Work instructions: Pictures stay out of the copy. Repeat exactly the lines from the first entry below through the line that contains "Cola de caballo en Túnez", and nothing beyond.

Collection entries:
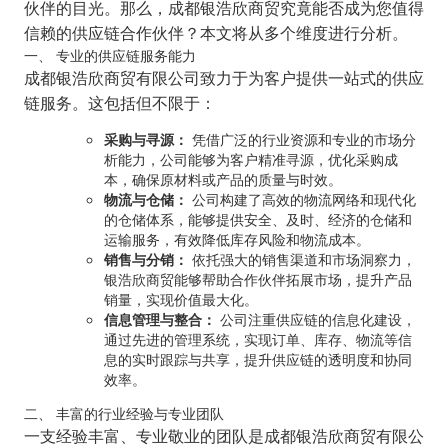
伙伴的目光。那么，成都银浩欣商贸究竟能否成为您值得
信赖的供应链合作伙伴？本文将从多个维度进行分析。
一、 专业的供应链服务能力
成都银浩欣商贸有限公司致力于为客户提供一站式的供应
链服务。这包括但不限于：
采购与寻源：
凭借广泛的行业资源和专业的市场分
析能力，公司能够为客户精准寻源，优化采购成
本，确保原材料或产品的质量与时效。
物流与仓储：
公司构建了高效的物流网络和现代化
的仓储体系，能够提供安全、及时、经济的仓储和
运输服务，有效降低库存风险和物流成本。
销售与分销：
依托强大的销售渠道和市场洞察力，
银浩欣商贸能够帮助合作伙伴拓展市场，提升产品
销量，实现价值最大化。
信息管理与整合：
公司注重供应链的信息化建设，
通过先进的管理系统，实现订单、库存、物流等信
息的实时跟踪与共享，提升供应链的透明度和协同
效率。
二、 丰富的行业经验与专业团队
一支经验丰富、专业敬业的团队是成都银浩欣商贸有限公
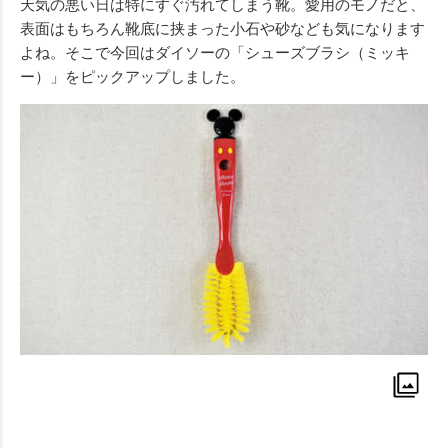
天気の悪い日は特にすぐ汚れてしまう靴。愛用のモノだと、
表面はもちろん靴底に挟まった小石や砂なども気になります
よね。そこで今回はダイソーの「シューズブラシ（ミッキ
ー）」をピックアップしました。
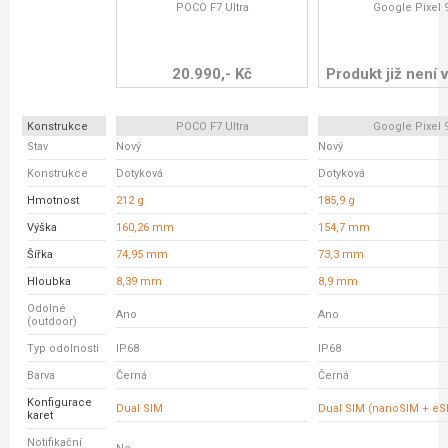
POCO F7 Ultra
Google Pixel 
20.990,- Kč
Produkt již není v
Konstrukce
POCO F7 Ultra
Google Pixel 
Stav
Nový
Nový
Konstrukce
Dotyková
Dotyková
Hmotnost
212 g
185,9 g
Výška
160,26 mm
154,7 mm
Šířka
74,95 mm
73,3 mm
Hloubka
8,39 mm
8,9 mm
Odolné
Ano
Ano
(outdoor)
Typ odolnosti
IP68
IP68
Barva
Černá
Černá
Konfigurace
Dual SIM
Dual SIM (nanoSIM + eS
karet
Notifikační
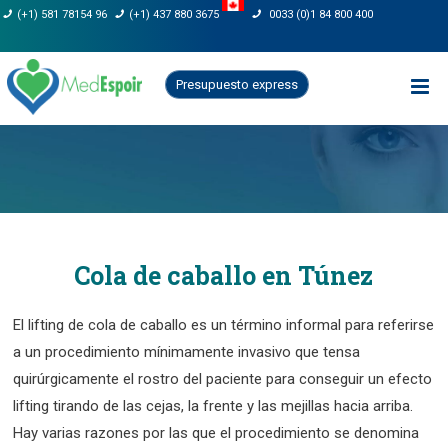
Saltar
(+1) 581 78154 96
(+1) 437 880 3675
0033 (0)1 84 800 400
al
contenido
Presupuesto express
Cola de caballo en Túnez
El lifting de cola de caballo es un término informal para referirse
a un procedimiento mínimamente invasivo que tensa
quirúrgicamente el rostro del paciente para conseguir un efecto
lifting tirando de las cejas, la frente y las mejillas hacia arriba.
Hay varias razones por las que el procedimiento se denomina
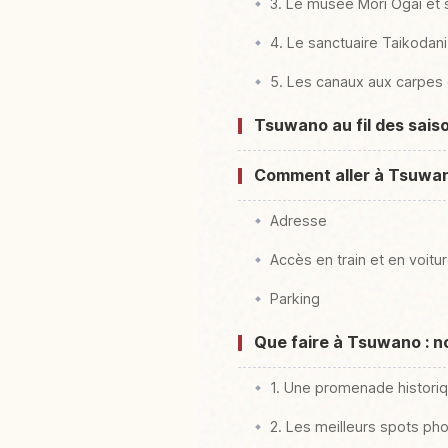
3. Le musée Mori Ōgai et 
4. Le sanctuaire Taikodani 
5. Les canaux aux carpes
Tsuwano au fil des saiso
Comment aller à Tsuwa
Adresse
Accès en train et en voitu
Parking
Que faire à Tsuwano : no
1. Une promenade historiq
2. Les meilleurs spots p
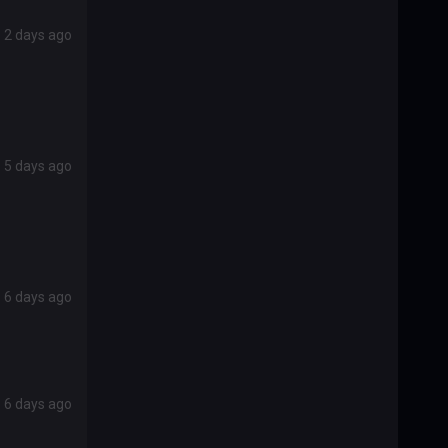
2 days ago
5 days ago
6 days ago
6 days ago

Answer to this task:
伙伴的目光。那么，成都银浩欣商贸究竟能否成为您值得
信赖的供应链合作伙伴？本文将从多个维度进行分析。
一、 专业的供应链服务能力
成都银浩欣商贸有限公司致力于为客户提供一站式的供应
链服务。这包括但不限于：
采购与寻源：
凭借广泛的行业资源和专业的市场分
析能力，公司能够为客户精准寻源，优化采购成
本，确保原材料或产品的质量与时效。
物流与仓储：
公司构建了高效的物流网络和现代化
的仓储体系，能够提供安全、及时、经济的仓储和
运输服务，有效降低库存风险和物流成本。
销售与分销：
依托强大的销售渠道和市场洞察力，
银浩欣商贸能够帮助合作伙伴拓展市场，提升产品
销量，实现价值最大化。
信息管理与整合：
公司注重供应链的信息化建设，
通过先进的管理系统，实现订单、库存、物流等信
息的实时跟踪与共享，提升供应链的透明度和协同
效率。
二、 丰富的行业经验与专业团队
一支经验丰富、专业敬业的团队是成都银浩欣商贸有限公
天気の悪い日は特にすぐ汚れてしまう靴。愛用のモノだと、
表面はもちろん靴底に挟まった小石や砂なども気になります
よね。そこで今回はダイソーの「シューズブラシ（ミッキ
ー）」をピックアップしました。
POCO F7 Ultra
Google Pixel 
20.990,- Kč
Produkt již není v
Konstrukce
POCO F7 Ultra
Google Pixel 
Stav
Nový
Nový
Konstrukce
Dotyková
Dotyková
Hmotnost
212 g
185,9 g
Výška
160,26 mm
154,7 mm
Šířka
74,95 mm
73,3 mm
Hloubka
8,39 mm
8,9 mm
Odolné
Ano
Ano
(outdoor)
Typ odolnosti
IP68
IP68
Barva
Černá
Černá
Konfigurace
Dual SIM
Dual SIM (nanoSIM + eS
karet
Notifikační
Saltar
(+1) 581 78154 96
(+1) 437 880 3675
0033 (0)1 84 800 400
al
contenido
Presupuesto express
Cola de caballo en Túnez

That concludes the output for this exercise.